For 47 birds (among them ten conures, 31 cockatiels and 6 ring-neck doves), the new year is looking a lot brighter. All of them became residents of Primarily Primates on December 24, 2008—coming to live in PPI’s state-of-the-art aviaries.
The birds all arrived from a California-based bird sanctuary that’s been hit hard by the economic crisis, forcing the closing of its aviary doors—leaving approximately 100 birds homeless.
Conures resemble small parrots, with magnificently colored feathers in hues of bright green and deep red; another variety resembles a falling sunset, according to Stephen Tello, Executive Director of Primarily Primates—with brilliant reds, bright oranges and yellows, accented by green wings. The cockatiels are playful and talkative birds who are shades of gold, tan and yellow, punctuated by a tuft of feathers fanning above their heads. Ring-neck doves resemble morning doves, with their delicate, nuanced shades of brown and grey.

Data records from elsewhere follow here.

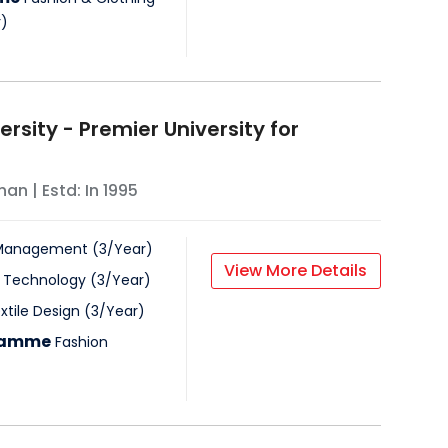
r
)
versity - Premier University for
han
| Estd: In
1995
& Management
(
3
/
Year
)
View More Details
n Technology
(
3
/
Year
)
xtile Design
(
3
/
Year
)
gramme
Fashion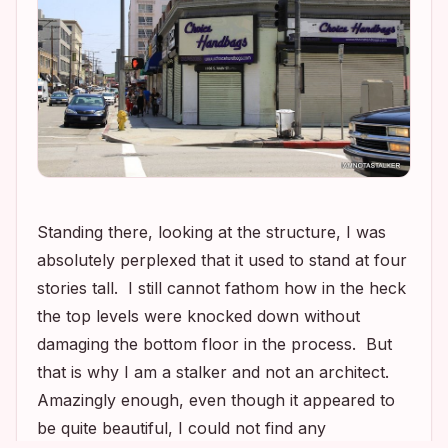
Standing there, looking at the structure, I was
absolutely perplexed that it used to stand at four
stories tall. I still cannot fathom how in the heck
the top levels were knocked down without
damaging the bottom floor in the process. But
that is why I am a stalker and not an architect.
Amazingly enough, even though it appeared to
be quite beautiful, I could not find any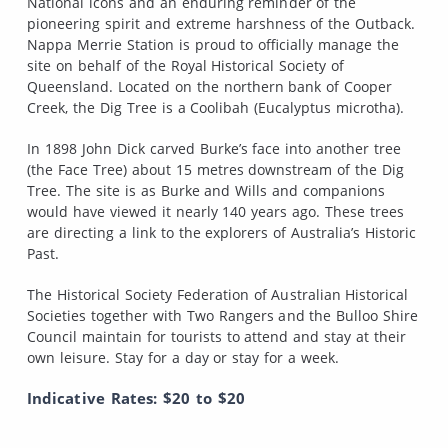
National icons and an enduring reminder of the
pioneering spirit and extreme harshness of the Outback.
Nappa Merrie Station is proud to officially manage the
site on behalf of the Royal Historical Society of
Queensland. Located on the northern bank of Cooper
Creek, the Dig Tree is a Coolibah (Eucalyptus microtha).
In 1898 John Dick carved Burke’s face into another tree
(the Face Tree) about 15 metres downstream of the Dig
Tree. The site is as Burke and Wills and companions
would have viewed it nearly 140 years ago. These trees
are directing a link to the explorers of Australia’s Historic
Past.
The Historical Society Federation of Australian Historical
Societies together with Two Rangers and the Bulloo Shire
Council maintain for tourists to attend and stay at their
own leisure. Stay for a day or stay for a week.
Indicative Rates: $20 to $20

Tello proclaims, “this is an exciting adventure. The aviaries have all been renovated with the help of Friends of Animals; the settings are very large and natural, with lots of open space and room to fly freely. It will be wonderful to see these birds enjoy a naturalistic habitat and enjoy members of their own species.”

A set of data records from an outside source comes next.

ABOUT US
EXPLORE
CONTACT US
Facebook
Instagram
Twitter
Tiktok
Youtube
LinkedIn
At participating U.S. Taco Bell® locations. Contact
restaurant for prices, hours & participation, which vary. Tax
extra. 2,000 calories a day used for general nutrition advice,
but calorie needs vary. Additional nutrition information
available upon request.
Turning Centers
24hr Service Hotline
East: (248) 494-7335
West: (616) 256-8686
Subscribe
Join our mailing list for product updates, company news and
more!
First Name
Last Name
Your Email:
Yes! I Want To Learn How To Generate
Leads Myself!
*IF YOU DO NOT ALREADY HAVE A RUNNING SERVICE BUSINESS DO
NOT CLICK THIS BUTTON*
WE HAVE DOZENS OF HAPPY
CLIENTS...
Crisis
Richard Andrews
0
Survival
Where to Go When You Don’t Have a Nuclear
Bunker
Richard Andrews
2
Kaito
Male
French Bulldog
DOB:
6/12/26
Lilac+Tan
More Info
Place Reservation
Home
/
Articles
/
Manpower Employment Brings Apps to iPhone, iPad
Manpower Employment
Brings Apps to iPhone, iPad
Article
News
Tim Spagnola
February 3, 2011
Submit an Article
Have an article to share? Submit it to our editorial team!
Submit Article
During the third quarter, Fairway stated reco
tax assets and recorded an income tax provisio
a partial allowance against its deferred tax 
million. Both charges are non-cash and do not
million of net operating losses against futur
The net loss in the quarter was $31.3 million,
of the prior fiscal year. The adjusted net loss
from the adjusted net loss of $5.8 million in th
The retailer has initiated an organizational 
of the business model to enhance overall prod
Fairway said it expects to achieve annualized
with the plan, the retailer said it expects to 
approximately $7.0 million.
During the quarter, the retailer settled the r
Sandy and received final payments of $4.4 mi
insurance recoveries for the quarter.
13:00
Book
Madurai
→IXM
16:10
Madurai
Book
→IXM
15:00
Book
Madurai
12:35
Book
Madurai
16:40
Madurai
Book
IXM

The newly renovated aviaries range in size from 12’x10’x 40’ for the smaller birds to 60’x 20’x 100’ for the larger ones—featuring branches and trees for perching and spacious indoor “bedrooms.” The enclosures offer exposure to warm sunlight and protection from the elements.

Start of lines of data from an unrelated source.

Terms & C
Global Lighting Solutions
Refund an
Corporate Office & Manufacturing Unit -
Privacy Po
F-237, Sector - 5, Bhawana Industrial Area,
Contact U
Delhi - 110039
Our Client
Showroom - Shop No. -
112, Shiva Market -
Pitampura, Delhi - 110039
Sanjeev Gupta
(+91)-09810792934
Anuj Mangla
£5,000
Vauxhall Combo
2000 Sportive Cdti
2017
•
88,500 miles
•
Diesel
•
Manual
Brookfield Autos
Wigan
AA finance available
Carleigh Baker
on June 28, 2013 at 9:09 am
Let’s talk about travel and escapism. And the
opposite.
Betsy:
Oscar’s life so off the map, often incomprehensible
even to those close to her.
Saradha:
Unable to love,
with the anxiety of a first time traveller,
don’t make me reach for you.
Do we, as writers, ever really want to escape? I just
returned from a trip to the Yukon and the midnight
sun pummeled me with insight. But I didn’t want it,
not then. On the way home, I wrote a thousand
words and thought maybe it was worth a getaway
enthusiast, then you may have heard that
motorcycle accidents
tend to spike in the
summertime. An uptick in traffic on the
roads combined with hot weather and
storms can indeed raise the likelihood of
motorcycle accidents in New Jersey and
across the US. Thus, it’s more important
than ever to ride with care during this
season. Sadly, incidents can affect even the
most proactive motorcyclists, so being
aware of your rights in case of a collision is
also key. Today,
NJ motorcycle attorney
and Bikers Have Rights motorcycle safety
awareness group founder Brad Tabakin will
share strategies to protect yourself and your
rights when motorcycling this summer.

Some of the birds suffer from self-mutilation behaviors, which can result from birds being kept as pets in cages; that’s likely why many of these birds ended up in a sanctuary in the first place. A few of them have physical disabilities, such as missing limbs, which will require special attention and care. The staff at PPI is hopeful that good care and a spacious living environment might help eliminate behaviors that were induced by stress.
Tello adds that, “it’s wonderful to hear the glorious songs of these beautiful birds first thing in the morning; you can hear their beautiful songs all over PPI.”